Wessex Water is considering introducing wastewater metering to encourage customers to reduce the amount they put down sewers. The company is currently trialing a scheme.

Speaking at the British Water and Wessex Water Innovation Exchange yesterday, David Elliott, director of environment and assets at the utility, said a wastewater meter might be "a real opportunity" to offer customers price incentives for reducing the volume they put down the sewer.

He said: "That is usually going to be surface water. The easiest thing they could do is remove surface water, put it in some rainwater harvesting mechanism and see a reduction in their bill potentially over the future.

"Introducing a wastewater meter, that's a really interesting one for us going forward."

Wessex Water has tried to think longer term about the challenges it faces and how it responds to those over time, said Elliott. However, he admitted there are some issues where "we just don't know how we're going to deal with them".

Elliott said flooding could not be resolved "unless customers got involved, unless we stop rivers getting into our sewers. The objectives of the Water Framework Directive cannot be achieved unless we deal with diffuse pollution issue.

"We won't achieve the outcome unless we look at ways of innovating. That really is what is driving innovation".

He continued: "We can think what we need to do over the next five or six years but beyond that it becomes a lot more hazy, and particularly if we want to do so in a cost-effective way."

Another challenge in terms of introducing innovation is the industry's five-yearly delivery cycle. The challenge here, said Elliott, is that there is a limited time to deliver an outcome. The easiest choice to make is "the one you know and trust".

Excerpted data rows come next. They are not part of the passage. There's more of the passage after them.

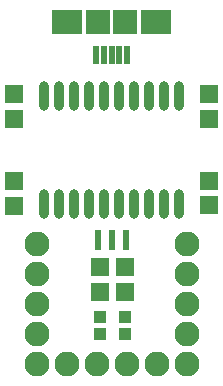
<source format=gts>
%FSLAX25Y25*%
%MOIN*%
G70*
G01*
G75*
G04 Layer_Color=8388736*
%ADD10R,0.07087X0.07480*%
%ADD11R,0.01575X0.05512*%
%ADD12R,0.09055X0.07480*%
%ADD13R,0.05118X0.05118*%
%ADD14R,0.05118X0.05118*%
%ADD15O,0.02362X0.09055*%
%ADD16R,0.03150X0.03150*%
%ADD17R,0.03150X0.03150*%
%ADD18R,0.01181X0.06299*%
%ADD19C,0.00800*%
%ADD20C,0.02000*%
%ADD21C,0.07500*%
%ADD22C,0.03200*%
%ADD23C,0.05000*%
%ADD24R,0.04400X0.04400*%
%ADD25C,0.00984*%
%ADD26C,0.02362*%
%ADD27C,0.00600*%
%ADD28C,0.00787*%
%ADD29C,0.01000*%
%ADD30R,0.07887X0.08280*%
%ADD31R,0.02375X0.06312*%
%ADD32R,0.09855X0.08280*%
%ADD33R,0.05918X0.05918*%
%ADD34R,0.05918X0.05918*%
%ADD35O,0.03162X0.09855*%
%ADD36R,0.03950X0.03950*%
%ADD37R,0.03950X0.03950*%
%ADD38R,0.01981X0.07099*%
%ADD39C,0.08300*%
D30*
X272972Y489221D02*
D03*
X282028D02*
D03*
D31*
X277500Y478000D02*
D03*
X274941D02*
D03*
X280059D02*
D03*
X282618D02*
D03*
X272382D02*
D03*
D32*
X292264Y489221D02*
D03*
X262736D02*
D03*
D33*
X245000Y427732D02*
D03*
Y456732D02*
D03*
X282000Y399232D02*
D03*
X273500D02*
D03*
X310000Y436268D02*
D03*
Y456732D02*
D03*
D34*
X245000Y436000D02*
D03*
Y465000D02*
D03*
X282000Y407500D02*
D03*
X273500D02*
D03*
X310000Y428000D02*
D03*
Y465000D02*
D03*
D35*
X255079Y428587D02*
D03*
X260079D02*
D03*
X265079D02*
D03*
X270079D02*
D03*
X275079D02*
D03*
X280079D02*
D03*
X285079D02*
D03*
X290079D02*
D03*
X295079D02*
D03*
X300079D02*
D03*
X255079Y464413D02*
D03*
X260079D02*
D03*
X265079D02*
D03*
X270079D02*
D03*
X275079D02*
D03*
X280079D02*
D03*
X285079D02*
D03*
X290079D02*
D03*
X295079D02*
D03*
X300079D02*
D03*
D36*
X282000Y385000D02*
D03*
X273500D02*
D03*
D37*
X282000Y390905D02*
D03*
X273500D02*
D03*
D38*
X272776Y416500D02*
D03*
X282224D02*
D03*
X277500D02*
D03*
D39*
X292500Y375000D02*
D03*
X282500D02*
D03*
X262500D02*
D03*
X252500D02*
D03*
X272500D02*
D03*
X302500D02*
D03*
X252500Y405000D02*
D03*
Y385000D02*
D03*
Y395000D02*
D03*
Y415000D02*
D03*
X302500Y395000D02*
D03*
Y415000D02*
D03*
Y405000D02*
D03*
Y385000D02*
D03*
M02*

</source>
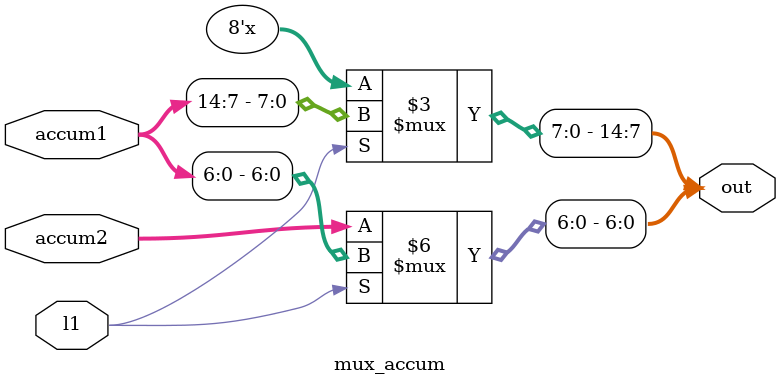
<source format=v>
module mux_accum (
  input  wire             l1,
  input  wire [14:0]      accum1,
  input  wire [6:0]       accum2,

  output reg [14:0]       out
);

  always @(*) begin
    if (l1)
      out [14:0]      = accum1 [14:0];
    else 
      out [6:0]       = accum2 [6:0];
  end

endmodule
</source>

Elliott said: "To a degree that is one of the main reasons that innovation is stifled in the water sector. It's about not being prepared to take the risk when you know you can deliver maybe something a bit more expensive, that maybe can't quite do the job as a new technology but you know, like it and can get it in the time you have.

"We have to break that cycle. We have to go back to the long-term outcomes and look at technologies and ways we can deliver outcomes."